We were given several theorems in class for this, but here's one that I think might be applicable:
Assume $f(z)$ analytic in domain $\Omega$ and $\Gamma \subset \Omega$ a closed Jordan curve whose interior is contained in $\Omega$ so that $f(z)$ is analytic on and inside $\Gamma$. Then $$\int_{\Gamma} f(z) dz = 0.$$
since $\Gamma=C_1(0)$ is a Jordan curve sitting inside the disk $\Omega=D_2(0)$. The function $f(z)$ has discontinuity at the point $z=3$, but that's okay since $\left|3-0 \right|^2=9 > 4$, so $3 \not\in D_2(0)$. Thus it is left to show that $f(z)$ is analytic on the disk. Is everything correct so far? Am I using the right theorem here?

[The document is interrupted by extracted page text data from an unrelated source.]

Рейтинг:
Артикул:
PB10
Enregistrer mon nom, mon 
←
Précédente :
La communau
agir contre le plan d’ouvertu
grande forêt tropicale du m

Now I want to prove that $\dfrac{z^2}{z-3}$ is analytic, but I'm having trouble breaking it into real and complex parts so that I can check that the first order partial derivatives are continuous and that the Cauchy Riemann equations are satisfied. After expanding the $z^2$ term it just gets ugly. Assuming $z=x+iy$, I get $$\frac{x^2-y^2+i(2xy)}{(x+iy)-3}.$$ How do I show that this function is analytic?